Additionally, in the parties’ Purchase and Sale Agreement, Howell agreed to release Exxon for all claims asserted against it “by any person or entity arising . . . from incidents occurring after closing relating to the condition of the assets.” Howell argues the release was intended to cover claims by third parties only (and not Howell), but this contradicts the express coverage of claims by any person or entity. Howell argues the release could not have covered future events, an argument belied by the express coverage of claims arising after closing. Finally, Howell again argues the release did not cover its claim for rent. But as noted above, Exxon presented evidence that it could not or did not remove the crude oil due to the condition of the assets (here, the tanks).

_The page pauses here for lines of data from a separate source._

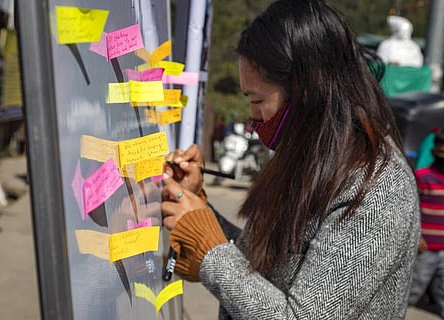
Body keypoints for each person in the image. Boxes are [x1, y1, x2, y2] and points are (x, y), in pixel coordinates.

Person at [161, 1, 420, 318]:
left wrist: (212, 252)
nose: (253, 116)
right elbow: (267, 267)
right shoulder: (311, 157)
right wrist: (198, 211)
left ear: (308, 91)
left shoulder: (377, 187)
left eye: (258, 100)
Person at [408, 132, 444, 317]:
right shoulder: (422, 177)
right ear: (434, 151)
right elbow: (409, 208)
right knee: (413, 287)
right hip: (426, 248)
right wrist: (416, 237)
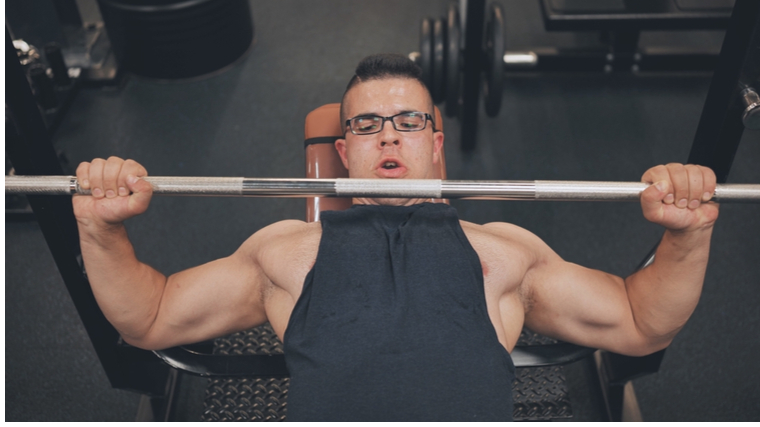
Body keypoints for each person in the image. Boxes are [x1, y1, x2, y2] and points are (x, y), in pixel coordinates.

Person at [73, 54, 719, 421]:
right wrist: (101, 229)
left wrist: (687, 237)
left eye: (408, 120)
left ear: (435, 146)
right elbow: (150, 317)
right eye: (368, 123)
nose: (388, 134)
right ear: (344, 146)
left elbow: (640, 320)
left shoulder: (501, 253)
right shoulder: (286, 253)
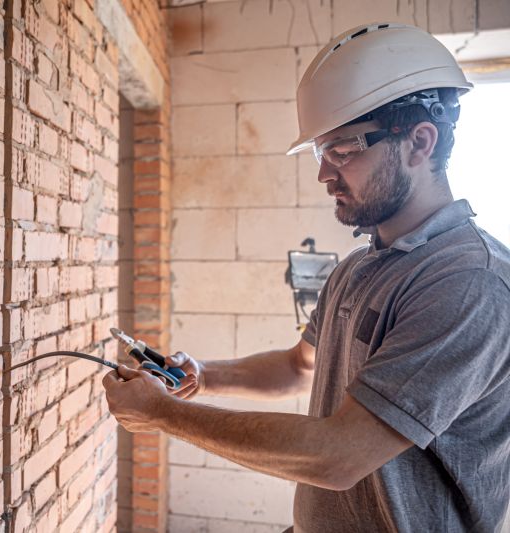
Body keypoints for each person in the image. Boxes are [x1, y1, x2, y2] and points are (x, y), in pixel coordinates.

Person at [102, 22, 510, 532]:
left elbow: (340, 456)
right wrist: (203, 376)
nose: (324, 174)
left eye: (343, 151)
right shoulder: (359, 268)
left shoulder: (468, 282)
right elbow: (300, 367)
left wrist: (164, 415)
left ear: (419, 142)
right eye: (321, 152)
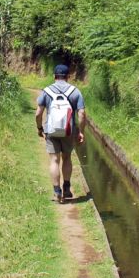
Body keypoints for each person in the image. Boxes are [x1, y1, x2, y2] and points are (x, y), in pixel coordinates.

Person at [35, 64, 86, 203]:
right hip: (69, 131)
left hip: (51, 131)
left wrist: (40, 128)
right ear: (68, 76)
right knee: (67, 158)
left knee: (54, 160)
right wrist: (80, 132)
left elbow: (38, 113)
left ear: (54, 76)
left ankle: (57, 192)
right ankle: (67, 188)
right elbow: (81, 114)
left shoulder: (46, 91)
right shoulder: (75, 92)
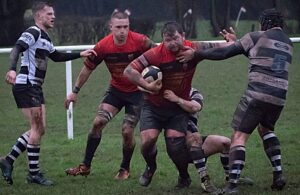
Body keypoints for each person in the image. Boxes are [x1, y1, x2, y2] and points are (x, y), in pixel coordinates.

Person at [180, 8, 293, 194]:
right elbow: (258, 56)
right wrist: (237, 42)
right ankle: (278, 174)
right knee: (266, 129)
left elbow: (223, 54)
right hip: (279, 96)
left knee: (239, 137)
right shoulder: (288, 42)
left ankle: (232, 185)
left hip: (257, 94)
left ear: (264, 24)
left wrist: (197, 54)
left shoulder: (256, 36)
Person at [123, 21, 232, 193]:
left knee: (175, 145)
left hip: (177, 108)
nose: (172, 43)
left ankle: (184, 176)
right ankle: (151, 167)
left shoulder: (193, 48)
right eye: (168, 40)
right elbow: (128, 71)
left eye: (175, 38)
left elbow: (224, 47)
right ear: (162, 41)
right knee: (148, 141)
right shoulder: (155, 54)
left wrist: (229, 41)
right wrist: (148, 86)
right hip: (153, 106)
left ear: (183, 36)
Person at [0, 1, 95, 186]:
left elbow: (56, 56)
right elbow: (16, 48)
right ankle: (33, 174)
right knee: (36, 129)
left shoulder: (45, 37)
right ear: (39, 16)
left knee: (40, 128)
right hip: (26, 84)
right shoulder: (32, 32)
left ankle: (8, 160)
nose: (53, 17)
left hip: (35, 87)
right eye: (49, 14)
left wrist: (80, 54)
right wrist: (12, 69)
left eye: (53, 14)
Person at [64, 10, 156, 180]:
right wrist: (74, 92)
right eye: (118, 27)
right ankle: (85, 166)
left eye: (126, 27)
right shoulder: (103, 46)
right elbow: (87, 69)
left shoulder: (140, 41)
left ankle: (124, 168)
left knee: (127, 132)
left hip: (137, 93)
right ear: (111, 27)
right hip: (116, 91)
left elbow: (160, 54)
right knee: (98, 122)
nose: (122, 31)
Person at [164, 88, 254, 189]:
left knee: (226, 143)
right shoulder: (165, 94)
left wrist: (177, 99)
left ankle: (230, 177)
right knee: (194, 138)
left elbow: (195, 107)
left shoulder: (193, 92)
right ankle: (196, 180)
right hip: (176, 144)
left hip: (194, 139)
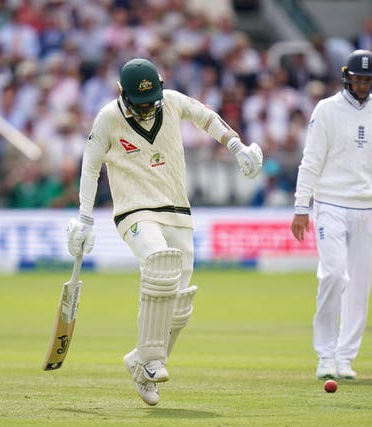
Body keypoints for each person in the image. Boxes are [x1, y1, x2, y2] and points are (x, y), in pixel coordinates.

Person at [66, 58, 263, 406]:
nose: (146, 108)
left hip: (178, 210)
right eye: (138, 103)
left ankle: (140, 362)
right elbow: (90, 164)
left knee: (181, 300)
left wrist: (236, 146)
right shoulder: (108, 118)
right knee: (159, 262)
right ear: (123, 95)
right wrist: (84, 217)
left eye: (150, 100)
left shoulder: (171, 100)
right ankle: (154, 360)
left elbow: (206, 117)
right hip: (134, 210)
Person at [290, 50, 372, 381]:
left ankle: (345, 356)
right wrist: (301, 207)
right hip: (330, 203)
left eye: (368, 80)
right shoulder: (326, 110)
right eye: (358, 79)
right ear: (346, 77)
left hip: (370, 205)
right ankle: (325, 354)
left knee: (360, 288)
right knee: (334, 275)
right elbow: (310, 160)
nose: (363, 85)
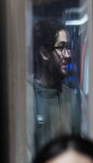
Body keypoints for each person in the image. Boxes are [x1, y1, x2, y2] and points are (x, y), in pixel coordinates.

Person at [30, 18, 81, 152]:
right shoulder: (27, 94)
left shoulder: (71, 96)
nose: (68, 55)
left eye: (68, 47)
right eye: (61, 47)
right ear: (44, 53)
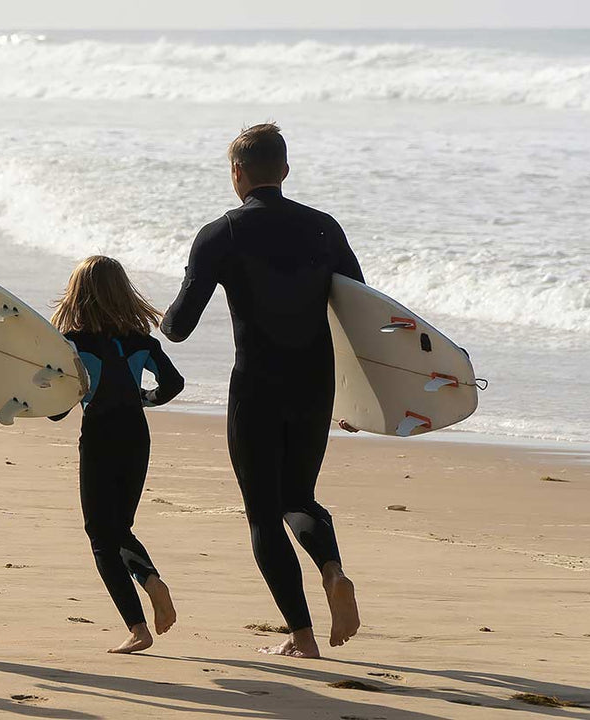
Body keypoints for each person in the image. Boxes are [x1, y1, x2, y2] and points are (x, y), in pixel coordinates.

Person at [161, 124, 362, 658]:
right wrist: (362, 396)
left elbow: (179, 326)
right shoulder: (324, 228)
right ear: (285, 171)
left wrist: (159, 318)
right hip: (315, 383)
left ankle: (301, 636)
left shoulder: (221, 234)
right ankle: (334, 569)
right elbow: (360, 311)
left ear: (237, 173)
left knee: (261, 513)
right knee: (300, 497)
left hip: (257, 385)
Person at [49, 256, 185, 654]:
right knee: (119, 527)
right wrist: (143, 398)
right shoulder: (142, 340)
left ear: (77, 296)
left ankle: (139, 623)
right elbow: (173, 384)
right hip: (135, 437)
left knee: (100, 535)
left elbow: (58, 409)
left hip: (99, 437)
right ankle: (150, 583)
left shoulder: (71, 345)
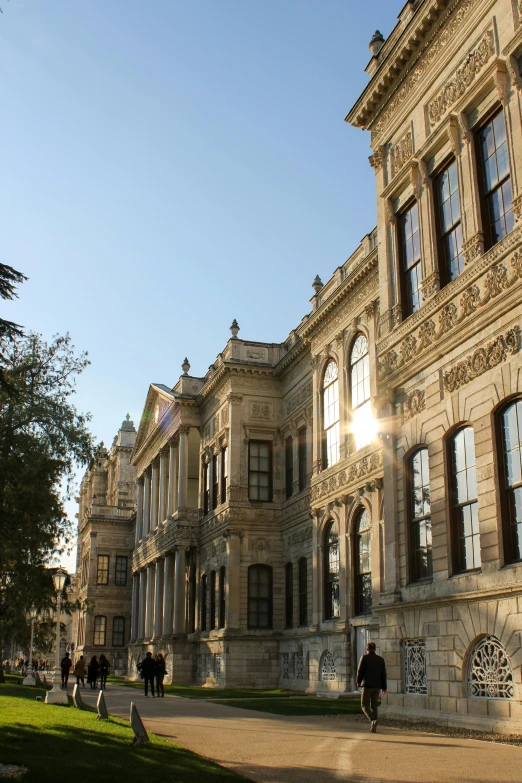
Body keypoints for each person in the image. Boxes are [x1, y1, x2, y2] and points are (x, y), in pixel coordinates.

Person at [356, 641, 387, 733]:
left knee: (364, 705)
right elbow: (383, 674)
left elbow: (360, 671)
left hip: (367, 685)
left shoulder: (364, 658)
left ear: (367, 649)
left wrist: (358, 681)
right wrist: (384, 687)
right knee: (374, 705)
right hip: (377, 686)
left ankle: (373, 719)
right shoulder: (380, 660)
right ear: (375, 649)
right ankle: (374, 725)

In the circumstances presented here, Howell was not entitled to rent regardless of its own breaches or agreements. We hold the trial judge did not err in asking the jury whether Exxon’s duty to pay rent was justified, excused, or released, or in entering a take-nothing judgment based on their answers.
Tank Bottoms
The jury found Howell breached the lease by refusing to pay for clean-up of the tank bottoms, but also found Exxon suffered no damages from Howell’s breach. Howell appeals the former finding, Exxon the latter.
The parties presented conflicting expert testimony on whether the clean-up costs should be borne by the owner of the tanks (Howell) or the owner of the contents (Exxon). Although nothing in the parties’ agreements answers this question directly, Exxon points to several provisions that support its interpretation:
· The Purchase and Sale Agreement provided that Exxon sold the tanks to Howell “ON AN AS-IS, WHERE-IS AND WITH ALL FAULTS BASIS” (capitalization in original). This does not suggest the parties intended for Exxon to clean out the tanks after the sale.